**Problem statement:** Locate each line in the data below that contains the string "operationType", and copy those lines.

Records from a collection
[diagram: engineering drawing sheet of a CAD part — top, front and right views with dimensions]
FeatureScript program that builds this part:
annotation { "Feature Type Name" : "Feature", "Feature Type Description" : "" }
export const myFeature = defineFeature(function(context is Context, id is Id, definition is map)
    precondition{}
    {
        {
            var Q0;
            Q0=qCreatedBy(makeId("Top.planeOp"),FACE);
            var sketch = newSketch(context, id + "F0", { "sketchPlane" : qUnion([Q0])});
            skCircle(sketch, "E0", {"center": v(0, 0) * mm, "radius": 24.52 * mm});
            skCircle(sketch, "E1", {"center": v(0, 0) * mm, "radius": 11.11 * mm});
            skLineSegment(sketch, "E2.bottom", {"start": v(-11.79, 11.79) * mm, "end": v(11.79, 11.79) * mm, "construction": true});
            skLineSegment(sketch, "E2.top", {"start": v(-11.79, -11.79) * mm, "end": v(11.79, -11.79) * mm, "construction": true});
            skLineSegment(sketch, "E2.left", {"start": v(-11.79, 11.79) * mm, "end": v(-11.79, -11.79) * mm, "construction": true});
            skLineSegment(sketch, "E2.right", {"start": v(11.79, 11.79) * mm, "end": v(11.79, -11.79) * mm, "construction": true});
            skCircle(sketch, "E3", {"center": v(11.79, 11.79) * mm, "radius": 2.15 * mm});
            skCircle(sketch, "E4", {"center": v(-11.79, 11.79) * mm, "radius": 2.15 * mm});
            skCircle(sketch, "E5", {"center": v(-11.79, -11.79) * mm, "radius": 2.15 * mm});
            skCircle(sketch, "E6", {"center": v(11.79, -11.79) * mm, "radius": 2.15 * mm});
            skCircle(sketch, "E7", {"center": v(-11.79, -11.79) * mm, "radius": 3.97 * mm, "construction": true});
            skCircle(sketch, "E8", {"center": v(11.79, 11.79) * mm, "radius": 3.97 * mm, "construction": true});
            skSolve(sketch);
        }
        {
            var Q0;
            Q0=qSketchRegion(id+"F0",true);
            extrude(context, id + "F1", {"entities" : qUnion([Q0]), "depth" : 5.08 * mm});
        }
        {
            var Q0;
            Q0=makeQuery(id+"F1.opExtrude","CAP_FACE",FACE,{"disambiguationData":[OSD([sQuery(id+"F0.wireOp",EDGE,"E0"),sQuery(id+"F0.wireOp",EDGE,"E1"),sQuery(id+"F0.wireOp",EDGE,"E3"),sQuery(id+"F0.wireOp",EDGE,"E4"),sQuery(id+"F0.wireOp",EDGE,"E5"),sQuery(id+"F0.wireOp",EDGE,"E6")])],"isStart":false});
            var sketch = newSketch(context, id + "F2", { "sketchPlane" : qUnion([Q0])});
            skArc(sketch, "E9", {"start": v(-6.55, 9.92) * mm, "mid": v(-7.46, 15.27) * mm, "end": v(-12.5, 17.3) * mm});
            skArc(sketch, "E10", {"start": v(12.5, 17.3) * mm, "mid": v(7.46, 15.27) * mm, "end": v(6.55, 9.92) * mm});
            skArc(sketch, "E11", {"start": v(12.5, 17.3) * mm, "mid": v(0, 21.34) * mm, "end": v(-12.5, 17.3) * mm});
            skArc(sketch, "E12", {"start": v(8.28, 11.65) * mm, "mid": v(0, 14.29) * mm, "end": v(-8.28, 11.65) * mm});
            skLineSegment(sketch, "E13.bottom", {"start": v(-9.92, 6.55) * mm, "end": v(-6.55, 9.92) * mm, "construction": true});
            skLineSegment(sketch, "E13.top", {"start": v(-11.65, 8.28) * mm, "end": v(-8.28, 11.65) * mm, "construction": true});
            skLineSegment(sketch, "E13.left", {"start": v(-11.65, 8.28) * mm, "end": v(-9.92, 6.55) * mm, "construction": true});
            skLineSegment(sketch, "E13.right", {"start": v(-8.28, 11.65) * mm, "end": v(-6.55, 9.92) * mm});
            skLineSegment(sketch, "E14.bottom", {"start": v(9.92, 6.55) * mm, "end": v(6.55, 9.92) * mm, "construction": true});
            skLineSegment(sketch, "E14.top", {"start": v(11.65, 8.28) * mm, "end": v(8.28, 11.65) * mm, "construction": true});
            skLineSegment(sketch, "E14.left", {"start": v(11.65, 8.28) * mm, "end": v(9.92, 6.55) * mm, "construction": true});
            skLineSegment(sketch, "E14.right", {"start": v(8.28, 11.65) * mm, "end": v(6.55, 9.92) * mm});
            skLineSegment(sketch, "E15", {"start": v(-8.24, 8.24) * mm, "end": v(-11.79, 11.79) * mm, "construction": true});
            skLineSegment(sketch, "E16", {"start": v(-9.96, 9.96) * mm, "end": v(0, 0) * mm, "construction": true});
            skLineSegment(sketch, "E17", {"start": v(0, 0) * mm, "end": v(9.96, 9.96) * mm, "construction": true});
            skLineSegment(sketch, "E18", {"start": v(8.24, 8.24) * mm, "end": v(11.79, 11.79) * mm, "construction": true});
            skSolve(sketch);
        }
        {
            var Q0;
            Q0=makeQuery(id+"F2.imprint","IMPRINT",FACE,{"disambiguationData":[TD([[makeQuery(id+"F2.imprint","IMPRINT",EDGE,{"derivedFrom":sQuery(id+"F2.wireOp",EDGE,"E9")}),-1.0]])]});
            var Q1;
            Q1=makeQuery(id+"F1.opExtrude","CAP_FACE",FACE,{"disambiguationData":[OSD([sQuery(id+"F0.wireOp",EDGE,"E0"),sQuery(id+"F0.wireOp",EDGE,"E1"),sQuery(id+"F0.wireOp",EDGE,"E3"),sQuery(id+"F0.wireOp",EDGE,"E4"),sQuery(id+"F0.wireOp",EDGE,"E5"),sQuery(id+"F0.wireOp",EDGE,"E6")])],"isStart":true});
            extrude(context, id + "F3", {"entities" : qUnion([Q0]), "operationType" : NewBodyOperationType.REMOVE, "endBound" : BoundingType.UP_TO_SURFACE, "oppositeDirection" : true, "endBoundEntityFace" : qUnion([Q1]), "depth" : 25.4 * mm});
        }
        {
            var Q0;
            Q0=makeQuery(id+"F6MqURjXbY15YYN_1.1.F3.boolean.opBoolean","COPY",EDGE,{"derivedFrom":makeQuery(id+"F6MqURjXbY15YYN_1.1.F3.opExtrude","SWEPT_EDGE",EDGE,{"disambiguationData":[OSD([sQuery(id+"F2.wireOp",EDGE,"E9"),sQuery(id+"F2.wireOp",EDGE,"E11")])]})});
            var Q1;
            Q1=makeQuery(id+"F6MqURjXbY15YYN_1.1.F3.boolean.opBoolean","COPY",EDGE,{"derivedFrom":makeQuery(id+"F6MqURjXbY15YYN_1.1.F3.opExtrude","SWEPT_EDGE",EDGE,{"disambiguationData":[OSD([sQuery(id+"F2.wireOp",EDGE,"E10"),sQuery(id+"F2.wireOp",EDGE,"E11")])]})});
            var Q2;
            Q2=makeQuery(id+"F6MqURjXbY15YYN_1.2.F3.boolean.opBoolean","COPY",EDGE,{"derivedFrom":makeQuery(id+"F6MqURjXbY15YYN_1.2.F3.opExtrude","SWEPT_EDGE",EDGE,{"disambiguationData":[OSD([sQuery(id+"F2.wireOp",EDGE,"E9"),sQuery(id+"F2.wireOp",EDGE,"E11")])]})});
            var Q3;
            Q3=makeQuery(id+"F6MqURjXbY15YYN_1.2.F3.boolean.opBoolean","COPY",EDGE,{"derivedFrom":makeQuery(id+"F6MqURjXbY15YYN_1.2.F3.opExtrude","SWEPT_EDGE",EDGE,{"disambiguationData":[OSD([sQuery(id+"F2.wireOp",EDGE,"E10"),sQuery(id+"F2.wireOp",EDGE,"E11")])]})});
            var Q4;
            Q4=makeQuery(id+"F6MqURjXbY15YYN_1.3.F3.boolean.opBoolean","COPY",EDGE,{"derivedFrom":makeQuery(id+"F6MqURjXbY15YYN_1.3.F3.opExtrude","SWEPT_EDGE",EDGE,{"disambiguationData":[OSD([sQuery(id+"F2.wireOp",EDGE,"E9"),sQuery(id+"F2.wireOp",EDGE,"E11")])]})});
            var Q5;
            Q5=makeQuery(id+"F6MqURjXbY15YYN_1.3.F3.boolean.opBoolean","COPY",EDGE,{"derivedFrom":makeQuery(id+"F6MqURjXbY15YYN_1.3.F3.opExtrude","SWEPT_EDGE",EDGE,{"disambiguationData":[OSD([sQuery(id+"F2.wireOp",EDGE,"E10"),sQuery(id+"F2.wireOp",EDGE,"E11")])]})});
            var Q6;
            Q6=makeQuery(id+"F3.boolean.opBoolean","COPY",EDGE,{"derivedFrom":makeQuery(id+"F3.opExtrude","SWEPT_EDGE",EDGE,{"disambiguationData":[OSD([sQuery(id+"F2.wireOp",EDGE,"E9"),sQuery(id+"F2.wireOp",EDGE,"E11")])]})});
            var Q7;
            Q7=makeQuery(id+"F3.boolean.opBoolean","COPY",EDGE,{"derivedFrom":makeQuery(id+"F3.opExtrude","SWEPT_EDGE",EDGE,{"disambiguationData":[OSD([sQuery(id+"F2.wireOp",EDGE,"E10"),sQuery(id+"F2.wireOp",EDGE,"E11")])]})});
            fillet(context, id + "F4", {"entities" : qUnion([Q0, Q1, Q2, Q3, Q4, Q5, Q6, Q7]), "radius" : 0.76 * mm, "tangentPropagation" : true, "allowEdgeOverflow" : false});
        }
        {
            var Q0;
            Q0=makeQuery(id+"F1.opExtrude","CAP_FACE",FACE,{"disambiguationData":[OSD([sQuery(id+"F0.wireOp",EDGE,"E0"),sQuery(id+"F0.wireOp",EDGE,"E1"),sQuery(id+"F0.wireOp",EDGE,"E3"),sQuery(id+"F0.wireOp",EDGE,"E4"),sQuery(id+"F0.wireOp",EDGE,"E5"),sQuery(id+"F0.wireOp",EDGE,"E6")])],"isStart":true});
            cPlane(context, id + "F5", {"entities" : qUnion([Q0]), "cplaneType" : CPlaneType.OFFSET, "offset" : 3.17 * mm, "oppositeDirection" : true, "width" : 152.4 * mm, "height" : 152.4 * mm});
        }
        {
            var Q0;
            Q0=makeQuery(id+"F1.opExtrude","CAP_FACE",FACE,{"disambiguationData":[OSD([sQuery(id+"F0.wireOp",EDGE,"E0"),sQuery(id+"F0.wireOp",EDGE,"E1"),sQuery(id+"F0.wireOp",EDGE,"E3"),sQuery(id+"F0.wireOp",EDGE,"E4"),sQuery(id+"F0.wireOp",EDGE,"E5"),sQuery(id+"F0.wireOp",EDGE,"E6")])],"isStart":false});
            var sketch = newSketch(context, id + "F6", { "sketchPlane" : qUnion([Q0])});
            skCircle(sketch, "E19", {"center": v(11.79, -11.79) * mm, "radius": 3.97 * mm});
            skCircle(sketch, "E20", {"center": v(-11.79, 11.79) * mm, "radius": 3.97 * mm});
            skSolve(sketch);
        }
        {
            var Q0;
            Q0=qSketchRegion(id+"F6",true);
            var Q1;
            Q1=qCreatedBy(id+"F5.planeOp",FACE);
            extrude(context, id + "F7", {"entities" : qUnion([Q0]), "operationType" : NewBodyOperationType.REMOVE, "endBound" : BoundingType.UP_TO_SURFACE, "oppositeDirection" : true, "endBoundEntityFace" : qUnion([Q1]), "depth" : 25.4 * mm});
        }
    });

**Exercise answer:**
            extrude(context, id + "F3", {"entities" : qUnion([Q0]), "operationType" : NewBodyOperationType.REMOVE, "endBound" : BoundingType.UP_TO_SURFACE, "oppositeDirection" : true, "endBoundEntityFace" : qUnion([Q1]), "depth" : 25.4 * mm});
            extrude(context, id + "F7", {"entities" : qUnion([Q0]), "operationType" : NewBodyOperationType.REMOVE, "endBound" : BoundingType.UP_TO_SURFACE, "oppositeDirection" : true, "endBoundEntityFace" : qUnion([Q1]), "depth" : 25.4 * mm});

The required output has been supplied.